First, make sure that the USB WiFi adapter is installed, and that the health monitor is connected to the IoT Gateway (See Step 4 above for instructions on how to do this). Then we need to install the IoT Gateway code attached to this project (‘sensor_gateway.zip’). The IoT Gateway code creates a command line interface to transfer data from a client sensor to an IoT Gateway.
Download ‘sensor_gateway.zip’ and drag it into the /var/lib/cloud9 directory.
Unzip the file:
Then we need to build the executables:
cd sensor_gateway/ make
When this is done, you should see the executable ‘msg_client’ in the /var/lib/cloud9/sensor_gateway directory.
Now, you can run the health monitor code and it will transmit the results to the IoT Gateway. If the health monitor is not connected to the IoT Gateway, then you will see:
Initializing Temp/Humidity Sensor Initializing Heart Rate Sensor ..........................................done. Starting Health Monitor | Heart Rate | Temperature (C) | Humidity (%) | Pressure (kPa) | |------------|-----------------|--------------|----------------| | 0 | 33.473 | 20.86 | 101.32 | unable to connect to server 192.168.0.1 on port 50000 Cannot transmit results! | 72 | 33.395 | 23.68 | 101.32 | Cannot transmit results! | 78 | 33.452 | 22.22 | 101.32 | Cannot transmit results! | 78 | 33.638 | 23.55 | 101.33 | ^C--- 33.80 seconds ---
Please check the connection to the IoT Gateway to resolve this error.
The message format that the health monitor uses to transmit the data to the IoT Gateway is:
HR [Heart rate]bpm [Temperature]C [Pressure]kPa [Relative Humidity]%
An example of this would be:
HR 94 31.728 102.36 37.57 HR 95 32.004 102.32 41.69 HR 93 32.259 102.29 41.32
This data can be parsed, analyzed, stored, and/or displayed depening on the end application.

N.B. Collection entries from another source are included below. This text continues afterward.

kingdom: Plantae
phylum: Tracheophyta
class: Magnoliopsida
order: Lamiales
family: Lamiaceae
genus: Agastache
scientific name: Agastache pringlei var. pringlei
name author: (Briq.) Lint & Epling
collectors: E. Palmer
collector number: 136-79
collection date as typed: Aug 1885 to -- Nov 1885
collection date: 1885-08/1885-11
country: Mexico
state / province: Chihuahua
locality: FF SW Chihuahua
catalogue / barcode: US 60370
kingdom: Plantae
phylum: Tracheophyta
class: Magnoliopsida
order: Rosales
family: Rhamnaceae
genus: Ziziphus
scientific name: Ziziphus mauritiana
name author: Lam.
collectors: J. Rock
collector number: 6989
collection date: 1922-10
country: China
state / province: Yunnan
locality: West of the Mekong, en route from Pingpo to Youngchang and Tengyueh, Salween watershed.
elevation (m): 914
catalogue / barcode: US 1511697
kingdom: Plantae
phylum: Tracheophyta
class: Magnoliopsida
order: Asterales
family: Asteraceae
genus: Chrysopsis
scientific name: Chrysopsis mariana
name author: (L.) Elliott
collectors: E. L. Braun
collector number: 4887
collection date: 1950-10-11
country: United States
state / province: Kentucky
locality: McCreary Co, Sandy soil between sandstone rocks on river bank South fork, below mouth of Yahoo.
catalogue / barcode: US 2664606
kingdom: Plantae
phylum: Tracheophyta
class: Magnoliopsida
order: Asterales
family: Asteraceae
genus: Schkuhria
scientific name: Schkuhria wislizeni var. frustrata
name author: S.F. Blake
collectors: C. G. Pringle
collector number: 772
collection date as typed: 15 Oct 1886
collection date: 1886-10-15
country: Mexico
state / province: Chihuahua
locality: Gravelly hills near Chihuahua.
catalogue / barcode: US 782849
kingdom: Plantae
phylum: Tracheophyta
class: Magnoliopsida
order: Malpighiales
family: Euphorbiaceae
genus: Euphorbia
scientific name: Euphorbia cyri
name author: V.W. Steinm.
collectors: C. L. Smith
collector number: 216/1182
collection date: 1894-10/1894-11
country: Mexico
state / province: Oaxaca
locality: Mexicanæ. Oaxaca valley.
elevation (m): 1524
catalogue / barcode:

At this time, we have not published the project that shows the full functionality of the IoT Gateway. Please check back in the future for a link to that project.
Extending the Project
Currently, the IoT Gateway message client is hard coded to use a "msg_id" of 10 and a "src_id" of 200. By modifying the message client code to take both "msg_id" and "src_id" as command line input, it would be easy to pass that information in as part of the health monitor Python code. This could then be further extended so that the health monitor itself took in an ID that would allow the IoT Gateway and cloud infrastructure to support multiple health monitors.
This project shows how easy it is to prototype IoT measurement systems
such as health monitors
by using low cost and easy to use open hardware, such as PocketBeagle® featuring the OSD335x System in Package along with Click Boards, as well as the associated open software resources. We hope you build your own health monitor and enhance the project.